• Check your understanding
1. Using the text on NHS procurement, explain why potential savings were rarely achieved.
2. In the text on NHS procurement, by how much did Audiology Services cut service costs each year?
3. Pick up the text on NHS procurement after its final sentence and keep writing it.

Simplifying complex inter-organisational networks

The NHS is the single biggest organisation in the UK and should be able to use the economies of scale this implies to its advantage.

But it has often paid too much for many of its supplies, not made best use of the capabilities of its supplier base, and spent too little on developing procurement itself.

NHS procurement has traditionally involved complex inter-organisational networks spanning suppliers, manufacturers of medical technologies, NHS procurers of technologies, clinical teams, patient representative groups and stakeholders such as the Royal Colleges and Universities.

The lack of a collaborative approach to procurement among these parties, and the disconnected purchasing points across the NHS system, meant potential savings were rarely achieved.

New framework sparks immediate savings

The team recognised that there was little understanding of how effectively to leverage network resources in highly regulated, complex public sector systems. Therefore, their engagement with the NHS involved creating a ‘system of innovation’ that:

  • brought a network of key players together
  • offered facilitation of the process
  • helped the NHS to produce a new strategy relating to best value-for-money procurement decisions

Using this framework, Audiology Services have been able to provide digital hearing aids to patients free of charge, at the same time saving £252 million on the purchasing price of the aids and cutting service costs by £45.5 million annually.

• Data extracts
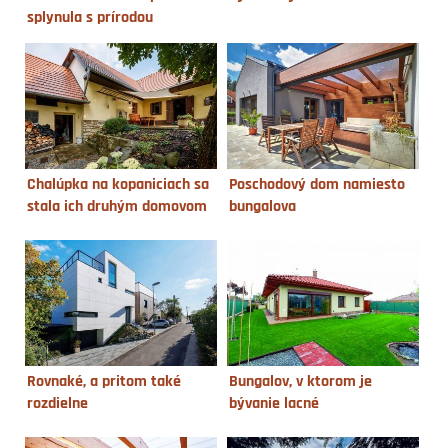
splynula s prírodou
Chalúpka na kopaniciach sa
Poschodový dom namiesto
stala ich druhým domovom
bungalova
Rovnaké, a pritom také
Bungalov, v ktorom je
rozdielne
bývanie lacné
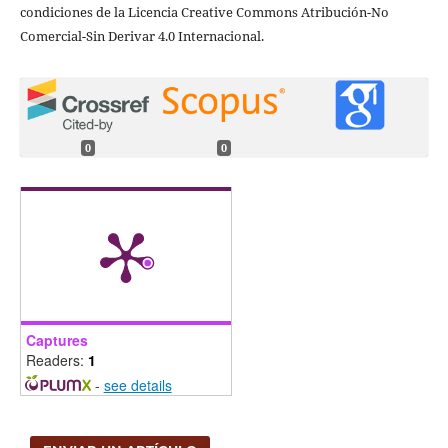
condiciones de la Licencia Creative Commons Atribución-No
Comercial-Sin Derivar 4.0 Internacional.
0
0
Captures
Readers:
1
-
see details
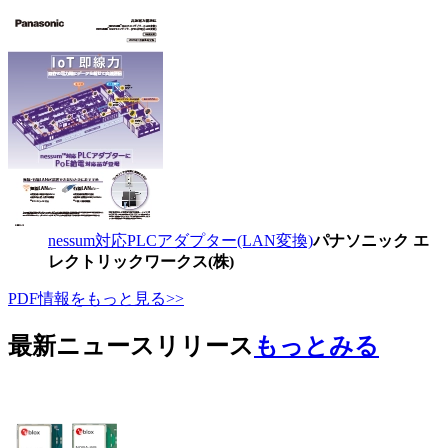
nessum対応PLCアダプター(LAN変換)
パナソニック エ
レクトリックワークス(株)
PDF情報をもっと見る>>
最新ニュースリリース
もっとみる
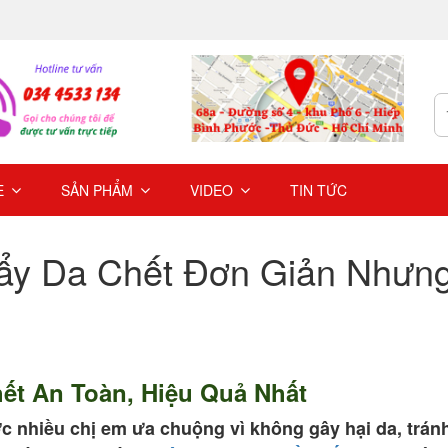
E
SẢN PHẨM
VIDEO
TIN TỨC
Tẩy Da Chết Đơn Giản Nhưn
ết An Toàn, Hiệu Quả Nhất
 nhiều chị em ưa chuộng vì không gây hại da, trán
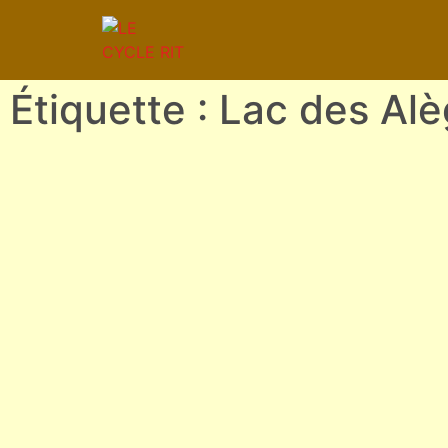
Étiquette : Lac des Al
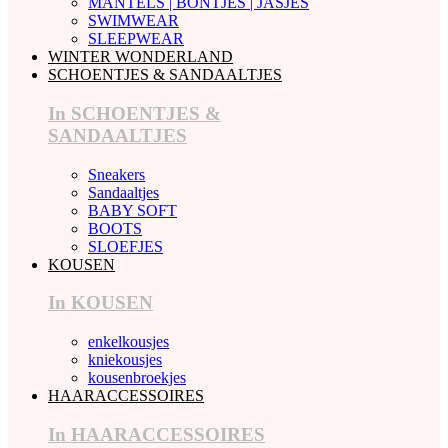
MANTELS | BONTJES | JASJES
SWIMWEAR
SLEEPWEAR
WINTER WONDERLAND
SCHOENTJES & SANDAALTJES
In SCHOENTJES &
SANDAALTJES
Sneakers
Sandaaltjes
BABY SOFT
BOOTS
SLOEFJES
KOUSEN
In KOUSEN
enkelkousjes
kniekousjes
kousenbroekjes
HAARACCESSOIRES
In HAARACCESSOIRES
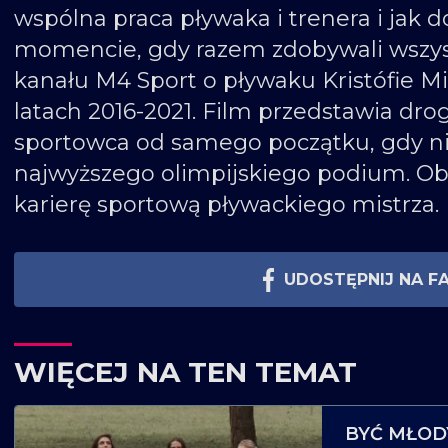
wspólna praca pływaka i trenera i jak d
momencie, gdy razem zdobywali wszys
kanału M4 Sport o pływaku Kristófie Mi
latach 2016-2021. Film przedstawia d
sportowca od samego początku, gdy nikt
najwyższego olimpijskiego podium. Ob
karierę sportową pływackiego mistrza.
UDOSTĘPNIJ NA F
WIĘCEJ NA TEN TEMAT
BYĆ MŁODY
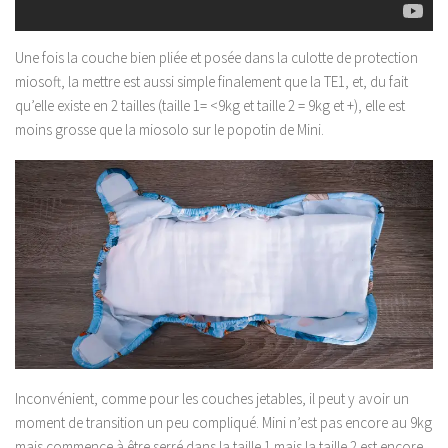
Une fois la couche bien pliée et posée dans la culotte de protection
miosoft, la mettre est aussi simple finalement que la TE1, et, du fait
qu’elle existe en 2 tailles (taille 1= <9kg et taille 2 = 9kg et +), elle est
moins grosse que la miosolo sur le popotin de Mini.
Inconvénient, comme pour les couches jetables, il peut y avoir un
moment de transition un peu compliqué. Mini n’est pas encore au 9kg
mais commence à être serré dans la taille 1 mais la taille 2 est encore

• Results in order
1. Potential savings were rarely achieved because the many parties involved in NHS procurement lacked a collaborative approach. Purchasing points across the NHS system were also disconnected.

2. By £45.5 million annually.

3.
This approach was also applied across all NHS expenditure categories and achieved savings of around £500 million on goods and services worth £18 billion a year.

The research has also shaped the Department of Health's Commercial Strategy encouraging a more strategic use of network resources for the benefit of patients and taxpayers.

REF submission

This research was part of our REF 2014 submission for Business and Management Studies.